> [WHAT THIS TASK INVOLVES] Lines before the one containing "ring mcp: (1241, 516)" in the records below are to be left out; that line and all after it, through the end, are to be retyped exactly.

> [PROVIDED INFORMATION]
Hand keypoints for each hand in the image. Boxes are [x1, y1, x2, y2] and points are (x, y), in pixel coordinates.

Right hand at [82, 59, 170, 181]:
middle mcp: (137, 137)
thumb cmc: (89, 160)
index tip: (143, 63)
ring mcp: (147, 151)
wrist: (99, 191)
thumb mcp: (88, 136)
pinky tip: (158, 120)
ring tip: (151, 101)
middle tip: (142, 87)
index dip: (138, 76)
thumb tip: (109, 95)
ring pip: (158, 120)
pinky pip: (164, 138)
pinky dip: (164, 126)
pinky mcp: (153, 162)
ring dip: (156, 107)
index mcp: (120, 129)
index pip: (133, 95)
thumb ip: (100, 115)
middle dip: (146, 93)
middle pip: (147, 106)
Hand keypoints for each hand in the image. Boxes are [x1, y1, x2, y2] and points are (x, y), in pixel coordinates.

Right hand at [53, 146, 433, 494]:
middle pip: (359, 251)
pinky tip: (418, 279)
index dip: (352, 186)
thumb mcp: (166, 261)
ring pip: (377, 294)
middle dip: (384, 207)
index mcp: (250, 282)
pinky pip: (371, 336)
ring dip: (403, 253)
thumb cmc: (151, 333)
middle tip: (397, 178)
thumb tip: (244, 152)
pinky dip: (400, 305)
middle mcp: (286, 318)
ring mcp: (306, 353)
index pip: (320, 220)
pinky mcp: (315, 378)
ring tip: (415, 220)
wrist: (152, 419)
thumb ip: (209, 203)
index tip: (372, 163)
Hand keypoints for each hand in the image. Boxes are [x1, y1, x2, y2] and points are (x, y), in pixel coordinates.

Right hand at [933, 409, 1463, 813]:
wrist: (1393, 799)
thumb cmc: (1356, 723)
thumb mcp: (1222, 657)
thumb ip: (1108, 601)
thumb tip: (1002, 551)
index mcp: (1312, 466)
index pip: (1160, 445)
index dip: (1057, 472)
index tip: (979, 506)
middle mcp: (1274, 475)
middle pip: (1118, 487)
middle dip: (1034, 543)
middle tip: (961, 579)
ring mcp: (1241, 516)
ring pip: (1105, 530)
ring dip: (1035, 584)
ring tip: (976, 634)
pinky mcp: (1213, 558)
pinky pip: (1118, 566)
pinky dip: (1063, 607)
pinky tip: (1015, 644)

> [SOLUTION FOR THIS EXERCISE]
ring mcp: (1241, 516)
ring pip: (1105, 530)
ring dip: (1035, 584)
ring tip: (976, 634)
pinky mcp: (1213, 558)
pinky pip: (1118, 566)
pinky dip: (1063, 607)
pinky tip: (1015, 644)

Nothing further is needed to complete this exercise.